If the kitchen does have knives for personnel to use, they will not allow you to take them home.


----------



## helarfurthon (Mar 19, 2014)

I have cut my thumb a number of times, while cutting fish and other sea foods. Many a times, you have to make that dishes, which you don't like to eat. During peak hours in any restaurants kitchen, when orders are coming continuously, you have to work fast and smart. Try to use most of the raw supplies you get, to prepare food.


----------



## soesje (Dec 6, 2012)

a good school should also teach how to take care of knives.

and any cook should know how to sharpen (as in, hone) knives themselves.

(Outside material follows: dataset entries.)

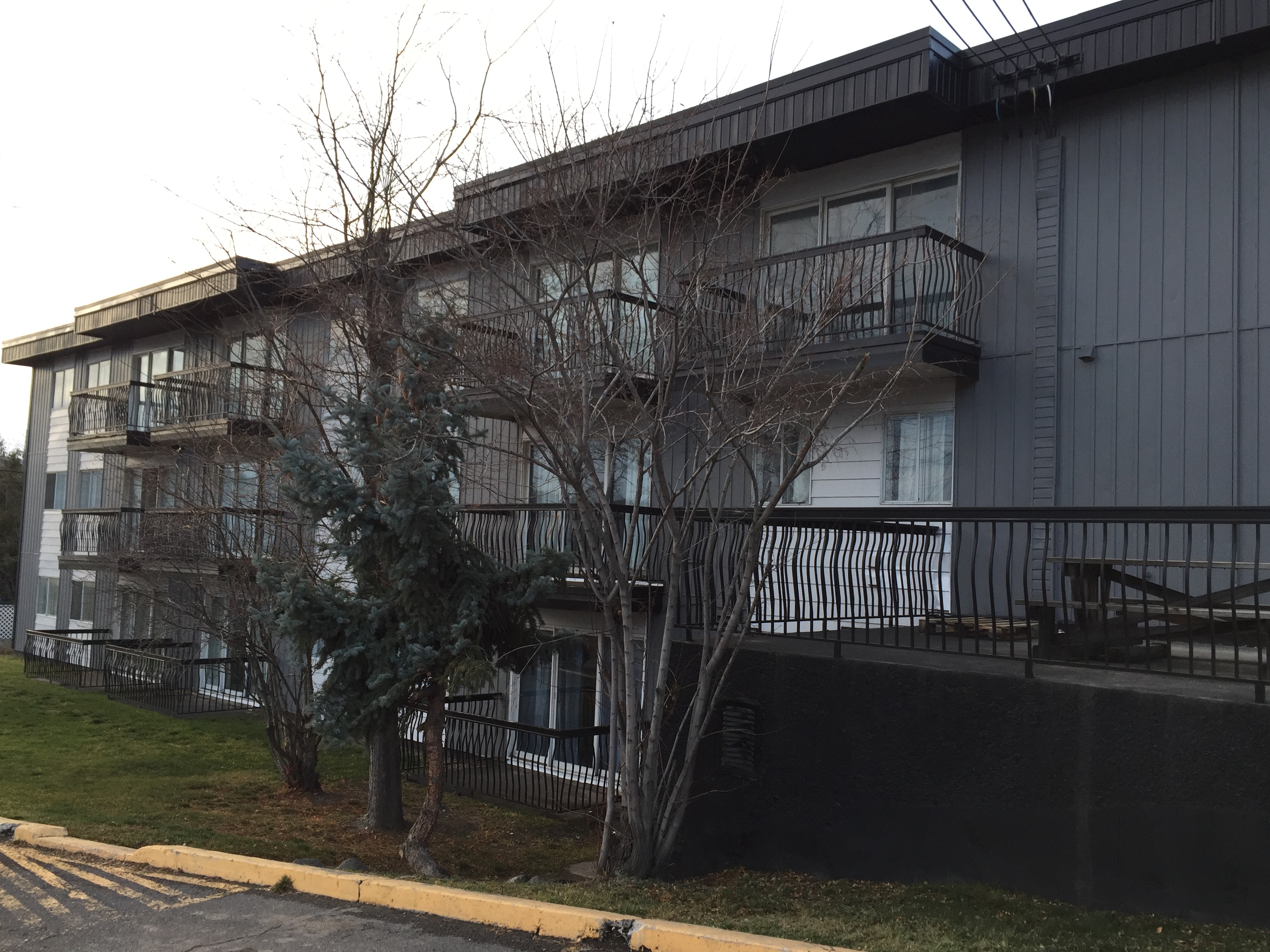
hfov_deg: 60.0
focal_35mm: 30
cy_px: 486
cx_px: 646
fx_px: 1101
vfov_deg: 46.8
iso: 40
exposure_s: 1/60
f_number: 2.2
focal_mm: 4.15
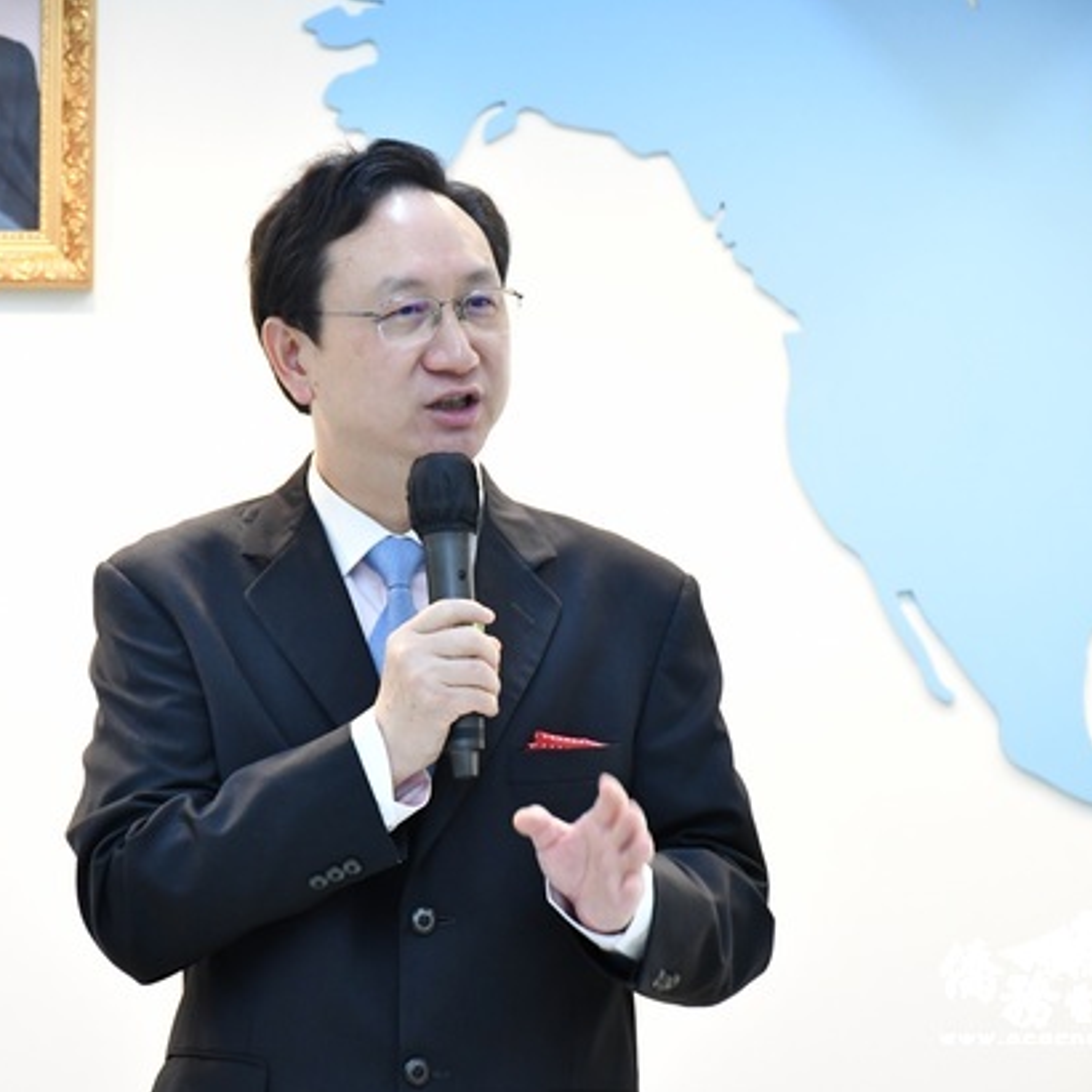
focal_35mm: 163
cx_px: 408
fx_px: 5818
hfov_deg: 10.7
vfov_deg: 10.7
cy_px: 547
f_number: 5.3
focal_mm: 85
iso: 2500
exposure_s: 1/125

if not being taught, learn yourself.

schools nor working places do allow you to take their knives home.


----------



## emmbai90 (Sep 13, 2012)

Not these days they don't because of the way they work around the assessments and serving the food then washing your own pots (and the sad moment your instructor tells you to wash some of theirs urgh... no... lol), it's a lot to do all in one day it takes hours for a beginner, if they do they must skip at the assessments for one of the days as you have to do like 2 or 3 pages of work in 1 days these days plus your class diary for what meals you made and what equipment you used.


----------



## nicko (Oct 5, 2001)

@emmbai90 Don't wait for people to show you how to learn to care for knives ask. Take time after school, be assertive and ask a chef to show you. As for a place providing knives, always bring your own. The last thing you want is a knife at a kitchen that 30 other cooks have been using that is dull and now you are stuck with it for the next 8+ hours and have to cut onions and everything else. I also would say that bringing your knives to work has nothing to do with the topic of this thread so please in the future start new topic. Thanks!


----------